Details
- Date: 21 January 1960; 65 years ago 01:48
- Location: Settle
- Coordinates: 54°04′23″N 2°16′37″W﻿ / ﻿54.073°N 2.277°W
- Country: England
- Line: Settle-Carlisle Line
- Cause: Disconnected connecting rod assembly

Statistics
- Trains: 2
- Passengers: 75
- Deaths: 5
- Injured: 8

= Settle rail crash =

Railway crash in England in 1960

The Settle rail crash was a railway accident that occurred at Langcliffe near Settle, England, on the night of 21 January 1960 in which two trains collided, killing five people and injuring eight more.

==The accident==

BR Standard Class 7 No 70052 Firth of Tay was leading the 21:05 eight-carriage express train from Glasgow St Enoch to London St Pancras.
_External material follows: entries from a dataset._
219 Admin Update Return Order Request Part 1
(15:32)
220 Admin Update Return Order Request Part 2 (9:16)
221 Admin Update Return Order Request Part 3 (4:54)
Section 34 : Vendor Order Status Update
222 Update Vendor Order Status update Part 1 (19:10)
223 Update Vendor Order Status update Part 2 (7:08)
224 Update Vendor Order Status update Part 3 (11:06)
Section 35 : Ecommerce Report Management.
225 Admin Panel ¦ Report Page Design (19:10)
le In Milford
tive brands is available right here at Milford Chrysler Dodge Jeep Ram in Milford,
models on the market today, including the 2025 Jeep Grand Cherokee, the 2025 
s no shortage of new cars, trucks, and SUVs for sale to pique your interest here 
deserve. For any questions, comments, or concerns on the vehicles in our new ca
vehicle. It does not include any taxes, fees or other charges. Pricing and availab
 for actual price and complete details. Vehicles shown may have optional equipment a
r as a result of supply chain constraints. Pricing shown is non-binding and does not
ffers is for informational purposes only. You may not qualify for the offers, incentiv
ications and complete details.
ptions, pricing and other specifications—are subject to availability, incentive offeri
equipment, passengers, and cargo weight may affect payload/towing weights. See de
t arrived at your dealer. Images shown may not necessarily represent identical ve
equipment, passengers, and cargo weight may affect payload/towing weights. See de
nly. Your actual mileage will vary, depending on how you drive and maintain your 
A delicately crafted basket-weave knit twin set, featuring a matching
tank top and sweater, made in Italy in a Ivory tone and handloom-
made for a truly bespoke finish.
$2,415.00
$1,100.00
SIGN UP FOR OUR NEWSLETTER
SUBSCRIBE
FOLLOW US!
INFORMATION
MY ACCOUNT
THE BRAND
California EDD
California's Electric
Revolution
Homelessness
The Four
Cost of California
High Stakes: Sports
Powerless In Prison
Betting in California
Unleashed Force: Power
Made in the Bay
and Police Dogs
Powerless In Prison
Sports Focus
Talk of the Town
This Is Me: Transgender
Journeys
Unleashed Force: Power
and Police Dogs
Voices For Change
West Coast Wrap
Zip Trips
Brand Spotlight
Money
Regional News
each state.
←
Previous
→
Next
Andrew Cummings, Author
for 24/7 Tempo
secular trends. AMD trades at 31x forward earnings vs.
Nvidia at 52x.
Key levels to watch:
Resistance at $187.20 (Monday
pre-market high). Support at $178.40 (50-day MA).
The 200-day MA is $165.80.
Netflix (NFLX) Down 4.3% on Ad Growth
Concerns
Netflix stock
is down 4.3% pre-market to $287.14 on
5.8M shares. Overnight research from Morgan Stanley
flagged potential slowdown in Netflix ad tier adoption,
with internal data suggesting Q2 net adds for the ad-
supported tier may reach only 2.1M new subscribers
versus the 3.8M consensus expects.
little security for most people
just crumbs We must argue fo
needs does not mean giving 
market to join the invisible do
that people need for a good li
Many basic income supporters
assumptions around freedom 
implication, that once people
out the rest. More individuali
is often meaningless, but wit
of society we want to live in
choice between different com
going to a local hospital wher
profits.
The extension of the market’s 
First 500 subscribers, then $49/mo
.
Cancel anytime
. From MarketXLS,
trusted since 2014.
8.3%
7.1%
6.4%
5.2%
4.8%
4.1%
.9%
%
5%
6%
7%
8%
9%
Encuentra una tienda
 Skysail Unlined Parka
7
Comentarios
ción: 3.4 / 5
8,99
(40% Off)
On the descent from Ais Gill summit, the driver heard a repeated knocking which he thought came from the connecting rods where they were connected to the locomotive's drive wheels. He reduced speed and later stopped the train in a gale-force wind while it was snowing at Garsdale, but was unable to find the cause of the noise. He continued south at what he thought was less than 20 mph; however, timings from the signal boxes showed the speed was 40 mph. The fireman on the right of the train then saw sparks from the side of the locomotive as ballast began to be thrown up against the cab. As the driver made a full brake application, a 20-wagon goods train, hauled by LMS Hughes Crab no. 42881, passed in the opposite direction. The freight engine and eight leading wagons derailed, colliding with the side of the express, ripping out the side of the first three carriages and scoring the remainder. Five people were killed and eight more were injured. The accident happened just north of Settle railway station at milepost 237.

==Cause==

A search of the track along which the express had travelled revealed that between 33 mi and 12 mi before the accident, it had shed various components of its side assembly. At the point where the driver inspected the locomotive all the parts that were missing had already fallen off, but due to the severity of the weather during this inspection the official report did not attach any blame to the driver for not spotting this, although the report did comment that the driver proceeded afterwards at an unsafe speed. Eventually the entire connecting rod had ploughed into the ballast near the adjacent line; wrecking the track in front of the oncoming goods train. The root cause was the failure of maintenance staff to properly secure the slide bar nuts; a problem which had been reported several times previously on that locomotive and on others in the same class but without fatal consequences. As a result of the inquiry the difficult to access nuts were redesigned.